### What needs to be done
When you reach a picture, skip it, and retype every line below exactly.

### Input for this task
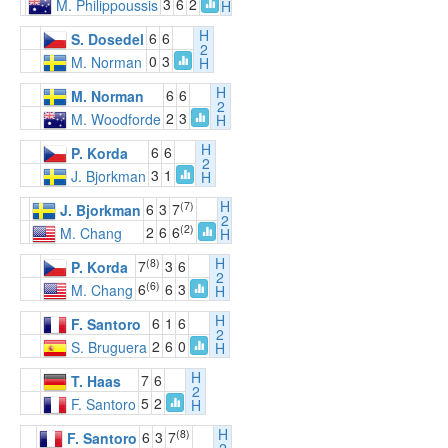
3
6
2
M. Philippoussis
H
H
6
6
S. Dosedel
2
0
3
M. Norman
H
H
6
6
M. Norman
2
2
3
M. Woodforde
H
H
6
6
P. Korda
2
3
1
J. Bjorkman
H
H
(7)
6
3
7
J. Bjorkman
2
(2)
2
6
6
M. Chang
H
H
(8)
7
3
6
P. Korda
2
(6)
6
6
3
M. Chang
H
H
6
1
6
F. Santoro
2
2
6
0
S. Bruguera
H
H
7
6
T. Haas
2
5
2
F. Santoro
H
H
(8)
6
3
7
F. Santoro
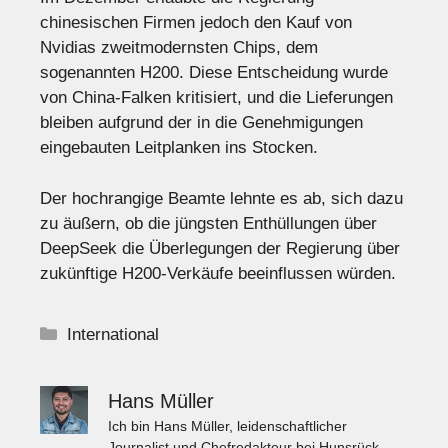
chinesischen Firmen jedoch den Kauf von
Nvidias zweitmodernsten Chips, dem
sogenannten H200. Diese Entscheidung wurde
von China-Falken kritisiert, und die Lieferungen
bleiben aufgrund der in die Genehmigungen
eingebauten Leitplanken ins Stocken.
Der hochrangige Beamte lehnte es ab, sich dazu
zu äußern, ob die jüngsten Enthüllungen über
DeepSeek die Überlegungen der Regierung über
zukünftige H200-Verkäufe beeinflussen würden.
Kategorien
International
Hans Müller
Ich bin Hans Müller, leidenschaftlicher
Journalist und Chefredakteur bei Hunsrück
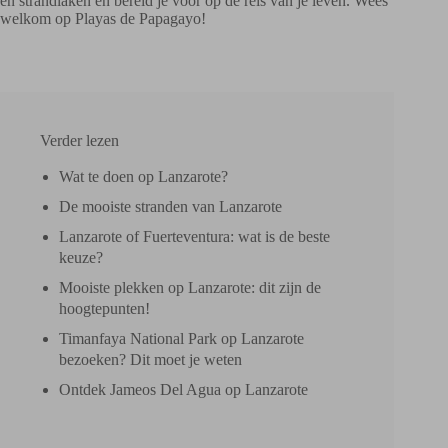
en strandlaken en bereid je voor op de reis van je leven. Wees
welkom op Playas de Papagayo!
Verder lezen
Wat te doen op Lanzarote?
De mooiste stranden van Lanzarote
Lanzarote of Fuerteventura: wat is de beste
keuze?
Mooiste plekken op Lanzarote: dit zijn de
hoogtepunten!
Timanfaya National Park op Lanzarote
bezoeken? Dit moet je weten
Ontdek Jameos Del Agua op Lanzarote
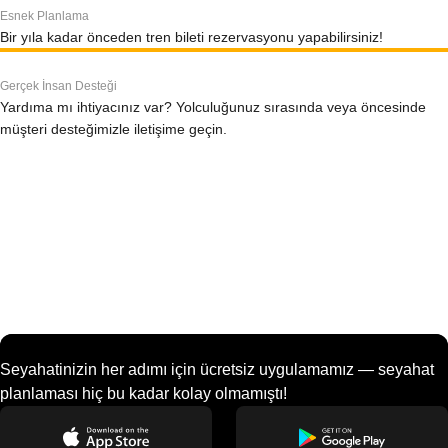
Esnek Planlama
Bir yıla kadar önceden tren bileti rezervasyonu yapabilirsiniz!
Gerçek İnsan Desteği
Yardıma mı ihtiyacınız var? Yolculuğunuz sırasında veya öncesinde
müşteri desteğimizle iletişime geçin.
Seyahatinizin her adımı için ücretsiz uygulamamız — seyahat
planlaması hiç bu kadar kolay olmamıştı!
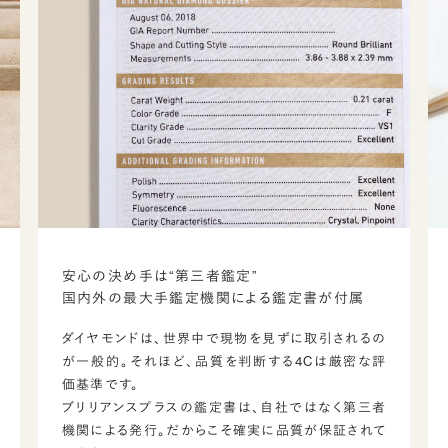
安心の決め手は“第三者鑑定”
国内外の最大手鑑定機関による鑑定書が付属
ダイヤモンドは、世界中で現物を見ずに取引されるの
が一般的。それほど、品質を判断する4Cは厳密な評
価基準です。
ブリリアンスプラスの鑑定書は、自社ではなく第三者
機関による発行。だからこそ確実に品質が保証されて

### Completed task
3
6
2
M. Philippoussis
H
H
6
6
S. Dosedel
2
0
3
M. Norman
H
H
6
6
M. Norman
2
2
3
M. Woodforde
H
H
6
6
P. Korda
2
3
1
J. Bjorkman
H
H
(7)
6
3
7
J. Bjorkman
2
(2)
2
6
6
M. Chang
H
H
(8)
7
3
6
P. Korda
2
(6)
6
6
3
M. Chang
H
H
6
1
6
F. Santoro
2
2
6
0
S. Bruguera
H
H
7
6
T. Haas
2
5
2
F. Santoro
H
H
(8)
6
3
7
F. Santoro
chinesischen Firmen jedoch den Kauf von
Nvidias zweitmodernsten Chips, dem
sogenannten H200. Diese Entscheidung wurde
von China-Falken kritisiert, und die Lieferungen
bleiben aufgrund der in die Genehmigungen
eingebauten Leitplanken ins Stocken.
Der hochrangige Beamte lehnte es ab, sich dazu
zu äußern, ob die jüngsten Enthüllungen über
DeepSeek die Überlegungen der Regierung über
zukünftige H200-Verkäufe beeinflussen würden.
Kategorien
International
Hans Müller
Ich bin Hans Müller, leidenschaftlicher
Journalist und Chefredakteur bei Hunsrück
en strandlaken en bereid je voor op de reis van je leven. Wees
welkom op Playas de Papagayo!
Verder lezen
Wat te doen op Lanzarote?
De mooiste stranden van Lanzarote
Lanzarote of Fuerteventura: wat is de beste
keuze?
Mooiste plekken op Lanzarote: dit zijn de
hoogtepunten!
Timanfaya National Park op Lanzarote
bezoeken? Dit moet je weten
Ontdek Jameos Del Agua op Lanzarote
Esnek Planlama
Bir yıla kadar önceden tren bileti rezervasyonu yapabilirsiniz!
Gerçek İnsan Desteği
Yardıma mı ihtiyacınız var? Yolculuğunuz sırasında veya öncesinde
müşteri desteğimizle iletişime geçin.
Seyahatinizin her adımı için ücretsiz uygulamamız — seyahat
planlaması hiç bu kadar kolay olmamıştı!
安心の決め手は“第三者鑑定”
国内外の最大手鑑定機関による鑑定書が付属
ダイヤモンドは、世界中で現物を見ずに取引されるの
が一般的。それほど、品質を判断する4Cは厳密な評
価基準です。
ブリリアンスプラスの鑑定書は、自社ではなく第三者
機関による発行。だからこそ確実に品質が保証されて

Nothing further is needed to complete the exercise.